Dry Retrofit Double Glazing for Sash Windows


The most important characteristic of the retrofit double glazing system you use for your Victorian windows is often not addressed by window companies because it usually doesn't crop up as a problem until you've had your double glazed windows for years. You need a proper drainage system.


Unless your windows are designed for maximum drainage, your double glazing units will ultimately fail and your transformed, high-performance heritage windows are going to end up becoming an expensive, and frustrating disappointment.


This is because, with double glazing, if water has the chance to pool around your window, such as the water vapour that forms on the window and drips down to the rebate, it can damage not only the timber but also the sealing for your double glazing units. This can lead to deterioration and rotting, as well as a broken seal.




The problem is, then you may no longer have a sealed airspace within the unit, losing some of your insulation benefits. You’ll also be at risk for further moisture build-up, which creates more damage, more rotting timber, and even mould growth, which will impact your indoor air quality and create more havoc within your windows.

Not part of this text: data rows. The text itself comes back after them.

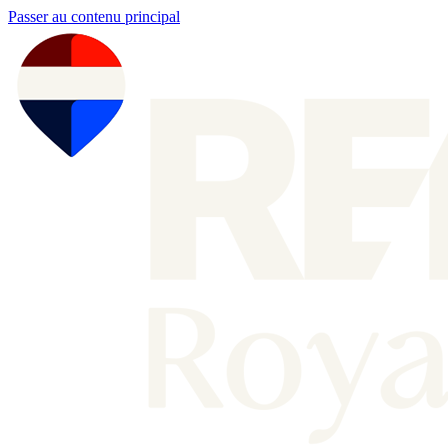
Passer au contenu principal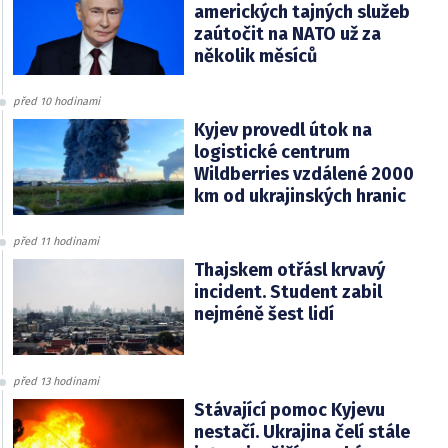
amerických tajných služeb
zaútočit na NATO už za
několik měsíců
před 10 hodinami
Kyjev provedl útok na
logistické centrum
Wildberries vzdálené 2000
km od ukrajinských hranic
před 11 hodinami
Thajskem otřásl krvavý
incident. Student zabil
nejméně šest lidí
před 13 hodinami
Stávající pomoc Kyjevu
nestačí. Ukrajina čelí stále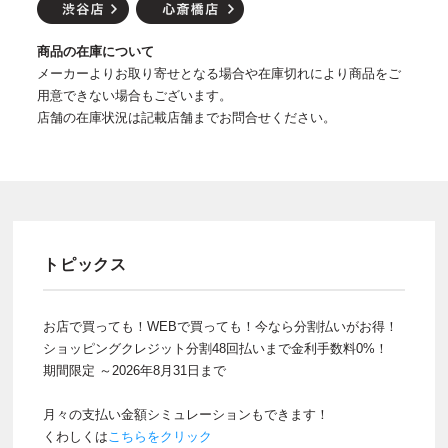
商品の在庫について
メーカーよりお取り寄せとなる場合や在庫切れにより商品をご
用意できない場合もございます。
店舗の在庫状況は記載店舗までお問合せください。
トピックス
お店で買っても！WEBで買っても！今なら分割払いがお得！
ショッピングクレジット分割48回払いまで金利手数料0%！
期間限定 ～2026年8月31日まで
月々の支払い金額シミュレーションもできます！
くわしくは
こちらをクリック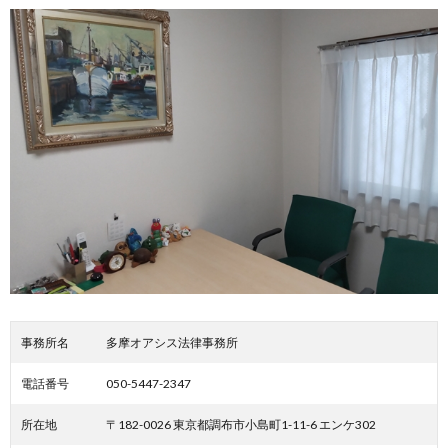
事務所名
多摩オアシス法律事務所
電話番号
050-5447-2347
所在地
〒182-0026 東京都調布市小島町1-11-6 エンケ302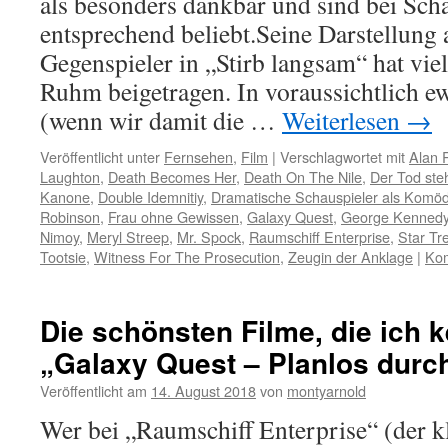
als besonders dankbar und sind bei Sch
entsprechend beliebt.Seine Darstellung 
Gegenspieler in „Stirb langsam“ hat vi
Ruhm beigetragen. In voraussichtlich e
(wenn wir damit die …
Weiterlesen
→
Veröffentlicht unter
Fernsehen
,
Film
|
Verschlagwortet mit
Alan 
Laughton
,
Death Becomes Her
,
Death On The Nile
,
Der Tod steh
Kanone
,
Double Idemnitiy
,
Dramatische Schauspieler als Komöd
Robinson
,
Frau ohne Gewissen
,
Galaxy Quest
,
George Kenned
Nimoy
,
Meryl Streep
,
Mr. Spock
,
Raumschiff Enterprise
,
Star Tr
Tootsie
,
Witness For The Prosecution
,
Zeugin der Anklage
|
Kom
Die schönsten Filme, die ich k
„Galaxy Quest – Planlos durch
Veröffentlicht am
14. August 2018
von
montyarnold
Wer bei „Raumschiff Enterprise“ (der kl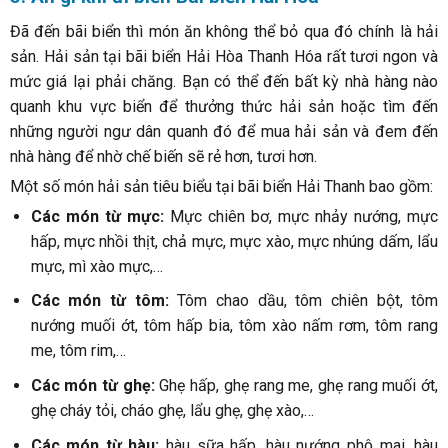
Đã đến bãi biển thì món ăn không thể bỏ qua đó chính là hải
sản. Hải sản tại bãi biển Hải Hòa Thanh Hóa rất tươi ngon và
mức giá lại phải chăng. Bạn có thể đến bất kỳ nhà hàng nào
quanh khu vực biển để thưởng thức hải sản hoặc tìm đến
những người ngư dân quanh đó để mua hải sản và đem đến
nhà hàng để nhờ chế biến sẽ rẻ hơn, tươi hơn.
Một số món hải sản tiêu biểu tại bãi biển Hải Thanh bao gồm:
Các món từ mực:
Mực chiên bơ, mực nhảy nướng, mực
hấp, mực nhồi thịt, chả mực, mực xào, mực nhúng dấm, lẩu
mực, mì xào mực,…
Các món từ tôm:
Tôm chao dầu, tôm chiên bột, tôm
nướng muối ớt, tôm hấp bia, tôm xào nấm rơm, tôm rang
me, tôm rim,…
Các món từ ghẹ:
Ghẹ hấp, ghẹ rang me, ghẹ rang muối ớt,
ghẹ cháy tỏi, cháo ghẹ, lẩu ghẹ, ghẹ xào,…
Các món từ hàu:
hàu sữa hấp, hàu nướng phô mai, hàu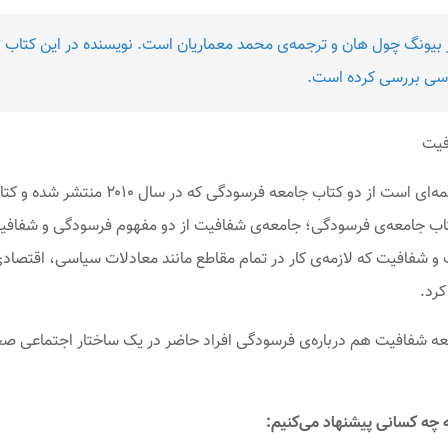
 بیونگ چول هان و ترجمه‌ی محمد معماریان است. نویسنده در این کتاب
یاسی بررسی کرده است.
فیت
اب جامعه‌ی فرسودگی؛ جامعه‌ی شفافیت از دو مفهوم فرسودگی و شفافیت
و شفافیت که لازمه‌ی کار در تمام مقاطع مانند معادلات سیاسی، اقتصادی
کرد.
ه شفافیت هم درباره‌ی فرسودگی افراد حاضر در یک ساختار اجتماعی صح
 چه کسانی پیشنهاد می‌کنیم: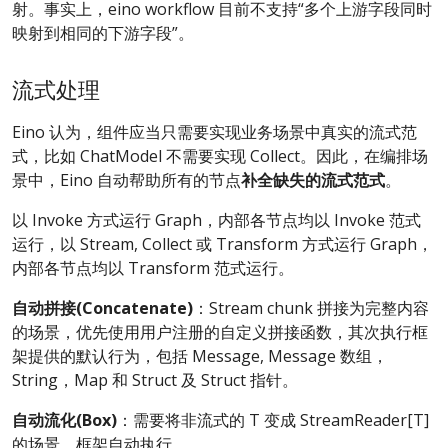
射。事实上，eino workflow 目前不支持“多个上游字段同时
映射到相同的下游字段”。
流式处理
Eino 认为，组件应当只需要实现业务场景中真实的流式范
式，比如 ChatModel 不需要实现 Collect。因此，在编排场
景中，Eino 自动帮助所有的节点
补全缺失的流式范式
。
以 Invoke 方式运行 Graph，内部各节点均以 Invoke 范式
运行，以 Stream, Collect 或 Transform 方式运行 Graph，
内部各节点均以 Transform 范式运行。
自动拼接(Concatenate)
：Stream chunk 拼接为完整内容
的场景，优先使用用户注册的自定义拼接函数，其次执行框
架提供的默认行为，包括 Message, Message 数组，
String，Map 和 Struct 及 Struct 指针。
自动流化(Box)
：需要将非流式的 T 变成 StreamReader[T]
的场景，框架自动执行。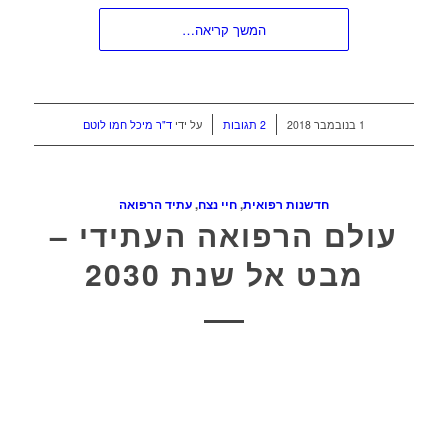
המשך קריאה…
/
/
1 בנובמבר 2018
2 תגובות
על ידי
ד"ר מיכל חמו לוטם
חדשנות רפואית
,
חיי נצח
,
עתיד הרפואה
עולם הרפואה העתידי –
מבט אל שנת 2030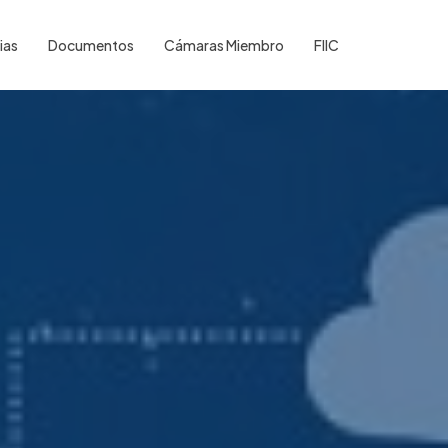
ias
Documentos
Cámaras Miembro
FIIC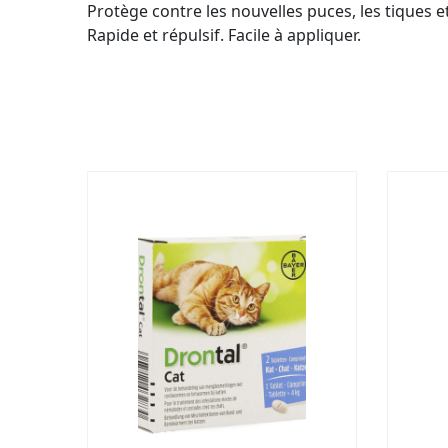
Protège contre les nouvelles puces, les tiques 
Rapide et répulsif. Facile à appliquer.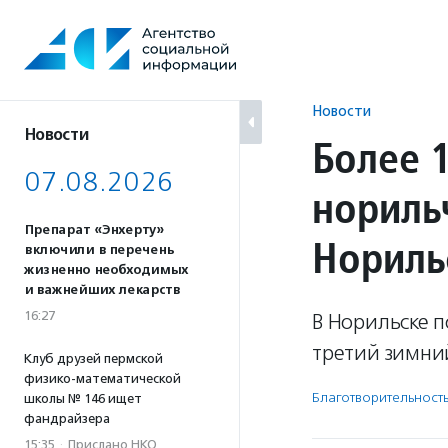
Перейти
к
содержанию
Новости
Новости
Более 
07.08.2026
нориль
Препарат «Энхерту»
Нориль
включили в перечень
жизненно необходимых
и важнейших лекарств
16:27
В Норильске 
третий зимни
Клуб друзей пермской
физико-математической
Благотвори­тель­ност
школы № 146 ищет
фандрайзера
15:35
·
Прислано НКО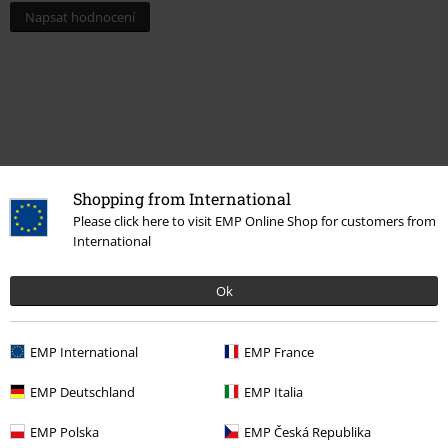
Napsat hodnocení
Shopping from International
Please click here to visit EMP Online Shop for customers from
International
Naposledy navštívené
Ok
EMP International
EMP France
EMP Deutschland
EMP Italia
EMP Polska
EMP Česká Republika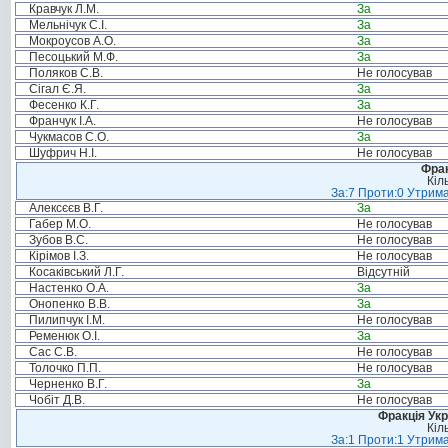
Кравчук Л.М.
За
Мельнічук С.І.
За
Мокроусов А.О.
За
Песоцький М.Ф.
За
Поляков С.В.
Не голосував
Сігал Є.Я.
За
Фесенко К.Г.
За
Франчук І.А.
Не голосував
Чукмасов С.О.
За
Шуфрич Н.І.
Не голосував
Фрак
Кіл
За:7 Проти:0 Утрима
Алексєєв В.Г.
За
Габер М.О.
Не голосував
Зубов В.С.
Не голосував
Кірімов І.З.
Не голосував
Косаківський Л.Г.
Відсутній
Настенко О.А.
За
Онопенко В.В.
За
Пилипчук І.М.
Не голосував
Ременюк О.І.
За
Сас С.В.
Не голосував
Толочко П.П.
Не голосував
Черненко В.Г.
За
Чобіт Д.В.
Не голосував
Фракція Ук
Кіл
За:1 Проти:1 Утрима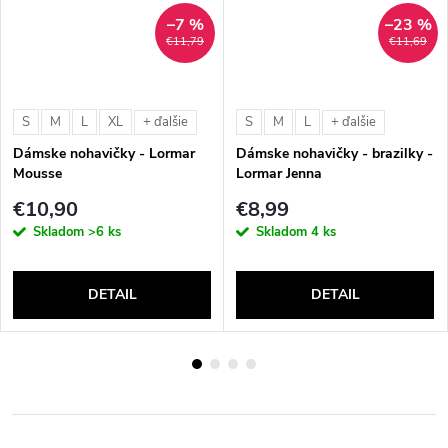
–7 %
–23 %
€11,79
€11,69
S
M
L
XL
S
M
L
+ ďalšie
+ ďalšie
Dámske nohavičky - Lormar
Dámske nohavičky - brazilky -
Mousse
Lormar Jenna
€10,90
€8,99
Skladom
>6 ks
Skladom
4 ks
DETAIL
DETAIL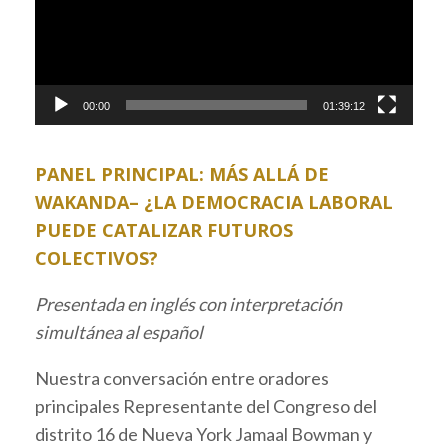
00:00
01:39:12
PANEL PRINCIPAL: MÁS ALLÁ DE
WAKANDA– ¿LA DEMOCRACIA LABORAL
PUEDE CATALIZAR FUTUROS
COLECTIVOS?
Presentada en inglés con interpretación
simultánea al español
Nuestra conversación entre oradores
principales Representante del Congreso del
distrito 16 de Nueva York Jamaal Bowman y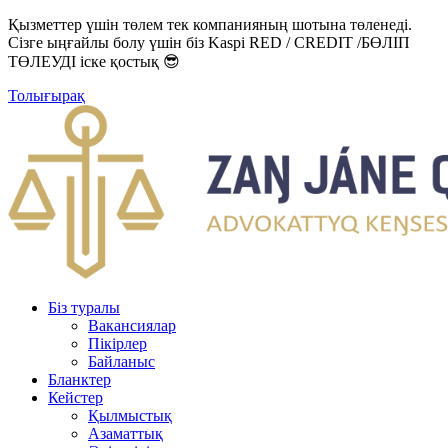
Қызметтер үшін төлем тек компанияның шотына төленеді.
Сізге ыңғайлы болу үшін біз Kaspi RED / CREDIT /БӨЛІП
ТӨЛЕУДІ іске қостық 😎
Толығырақ
Біз туралы
Вакансиялар
Пікірлер
Байланыс
Бланктер
Кейстер
Қылмыстық
Азаматтық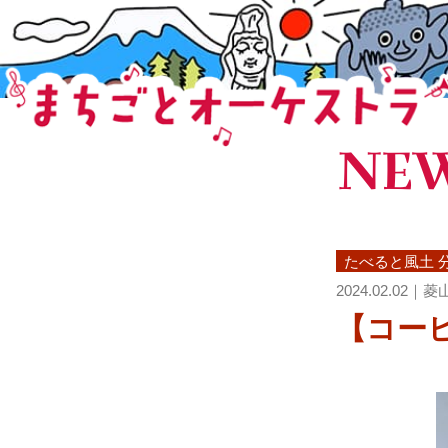
NE
まちごとオーケストラ
たべると風土 
2024.02.02｜
​【コーヒー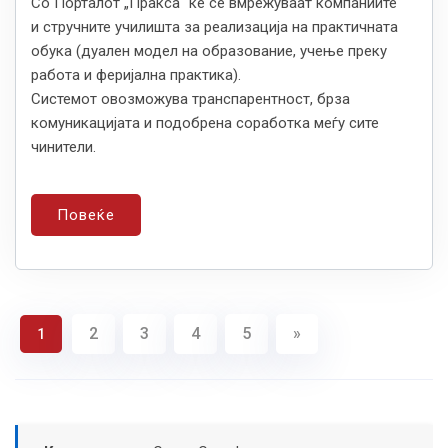
Со Порталот „Пракса“ ќе се вмрежуваат компаниите
и стручните училишта за реализација на практичната
обука (дуален модел на образование, учење преку
работа и феријална практика).
Системот овозможува транспарентност, брза
комуникацијата и подобрена соработка меѓу сите
чинители.
Повеќе
2
3
4
5
»
1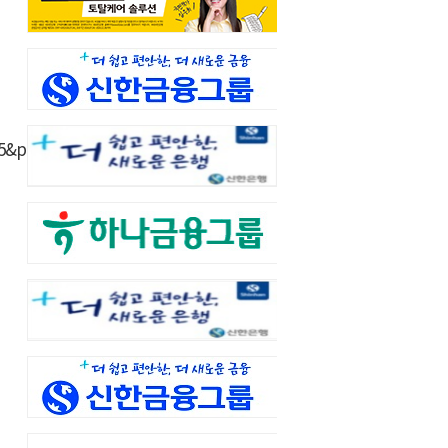
925&p=yonhap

A little water seems like a small thing. But, in reality, that moisture is your Victorian sash windows’ Achilles heel.


Not to worry. One of the latest advancements in window technology is a special, patented drainage system, created by the double glazing experts at Thermawood. After years working with double glazing and focusing on heritage buildings in Australia – we created a model, perfected it with 3-D printing, and designed a unique dry glazing system to make Thermawood’s Retrofit Double Glazing system last.


Water has zero chance to do any damage because it quickly drains away.


So, when you turn your Victorian double hung windows into high-performance windows, without losing any of the heritage aesthetic or operation, you can feel confident they’ll last into the next era.


Combine modern window technology with classic period craftsmanship and quality, and you don’t just get beautiful Victorian windows that can live up to 21st century standards. You are looking through windows that will end up lasting, in total, centuries.